Le commandant américain du Commandement des opérations spéciales en Afrique, le général de division Tudor est arrivé, hier, à Alger où il doit tenir des entretiens bilatéraux dans le cadre de coopération militaire algéro-américaine. « L’ambassade des États-Unis à Alger accueille aujourd’hui (Hier, Ndlr) le général de division Tudor. La poursuite de la coopération militaire entre les États-Unis et l’Algérie est un élément essentiel du renforcement de la sécurité régionale et internationale», a indiqué hier l’ambassade US à Alger sur sa page officielle. Selon la même source, le général de division Tudor a rencontré hier dans après-midi le Commandant des forces terrestres ( CFT) de l’Armée nationale populaire ( ANP), le général de Corps d’Armée Mostefa Smaali. « L’Algérie est un leader régional dans la lutte contre le terrorisme et le crime organisé, et nous sommes reconnaissants de notre collaboration continue dans des domaines critiques pour la sécurité », a ajouté la même source.
Précisons que les relations entre Alger et Washington se sont raffermies depuis plusieurs mois, notamment dans le domaine militaire. En mars dernier, l’ambassadeur d’Algérie aux États-Unis d’Amérique, Sabri Boukadoum, a en effet annoncé la tenue prochaine de négociations entre l’Algérie et les États-Unis, pour renforcer la coopération en matière de défense, y compris la possibilité de signer un accord pour l’achat d’armements américains. Il a également évoqué des discussions stratégiques entre Alger et Washington afin de renforcer leur coopération en matière de défense, selon le quotidien El Moudjahid.

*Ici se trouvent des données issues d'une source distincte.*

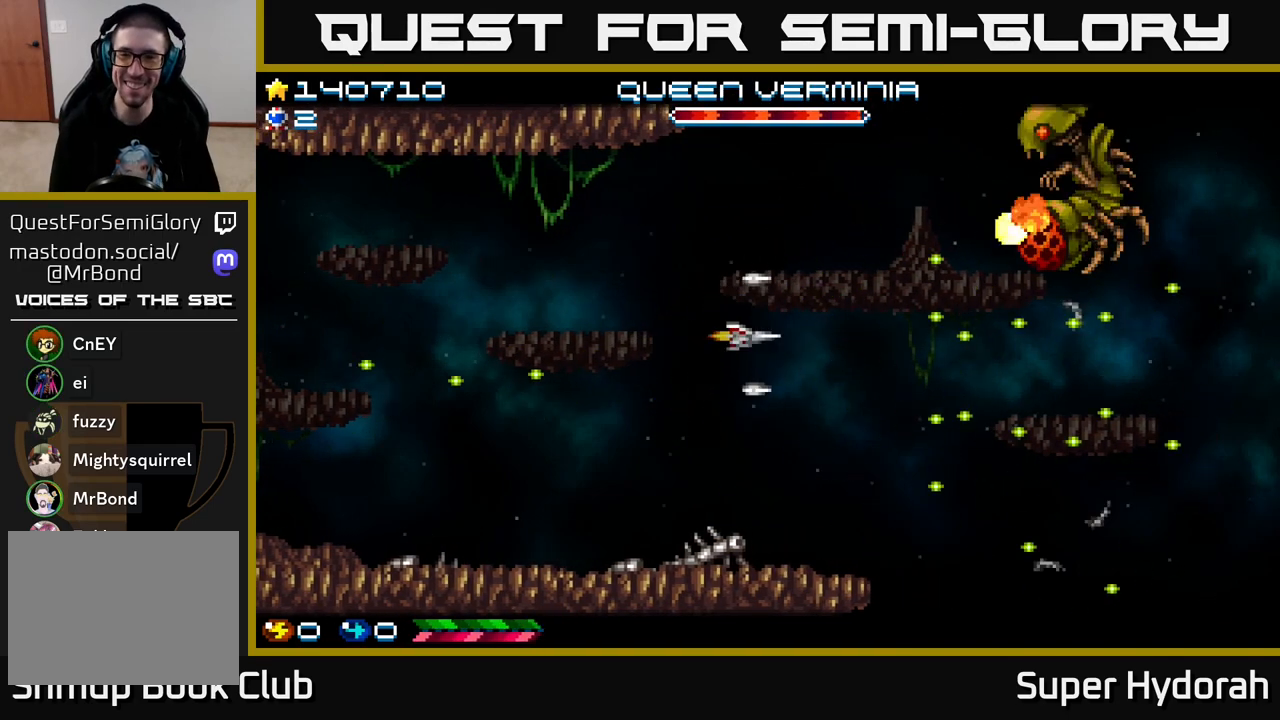
{"buttons": ["A", "DPAD_LEFT"], "left_stick": "center", "events": [[33, "DPAD_UP", "up"], [100, "DPAD_RIGHT", "up"], [183, "DPAD_LEFT", "down"]]}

Dialogue militaire continu
«Des représentants des ministères de la Défense des deux pays se préparent à entamer des discussions, pour renforcer le partenariat en matière de sécurité. (…) Trois ateliers de dialogue seront organisés, pour mettre en œuvre le mémorandum signé entre les deux parties, le 22 janvier dernier, et définir les étapes suivantes», a-t-il fait savoir, avant d’ajouter que les deux nations ont mené un dialogue militaire continu depuis des années. «Parmi les premiers domaines d’intérêt que les deux pays pourraient poursuivre ensemble, figurent l’échange d’informations de renseignement maritime et de nouvelles transactions d’armement, ainsi que les opérations de recherche et de sauvetage et les efforts de lutte contre le terrorisme dans la région du Sahel», a-t-il précisé, avant de noter que l’un des avantages (des Algériens) pour les États-Unis, c’est qu’Alger possède le facteur humain en étant sur le terrain dans la région.

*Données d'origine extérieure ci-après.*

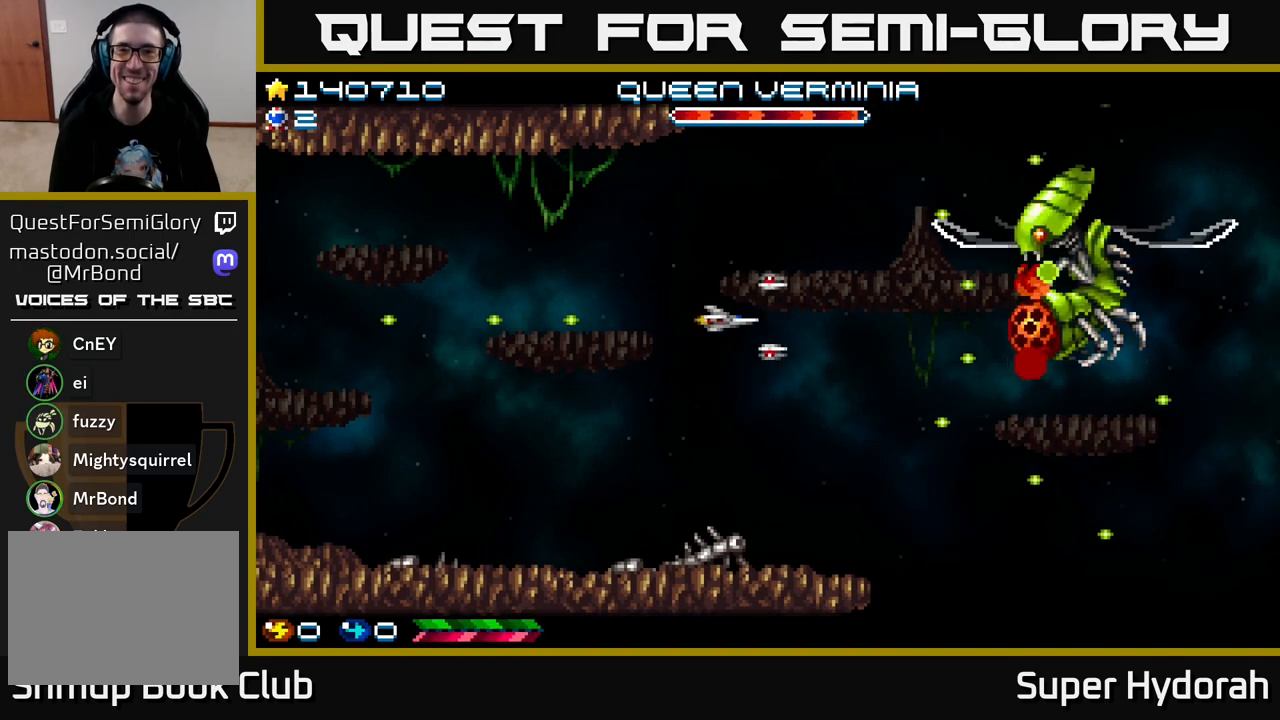
{"buttons": ["A", "DPAD_DOWN", "DPAD_LEFT"], "left_stick": "center", "events": [[33, "DPAD_LEFT", "up"], [200, "DPAD_LEFT", "down"], [500, "DPAD_DOWN", "down"]]}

L’ambassadeur d’Algérie a, d’autre part, estimé que les relations algéro-américaines resteront fortes et solides sous l’administration Trump, tout en exprimant la volonté de l’Algérie de renforcer sa coopération économique, y compris dans les secteurs de l’énergie et des mines. En février dernier, Sabri Boukadoum avait également abordé, sur les colonnes d’USA TODAY Business Focus, plusieurs thématiques importantes, à l’instar du rôle de l’Algérie en qualité de membre non permanent du Conseil de sécurité des Nations unies, les priorités du partenariat algéro-américain pour 2025, les atouts prometteurs de l’Algérie, notamment en termes d’investissements et de tourisme.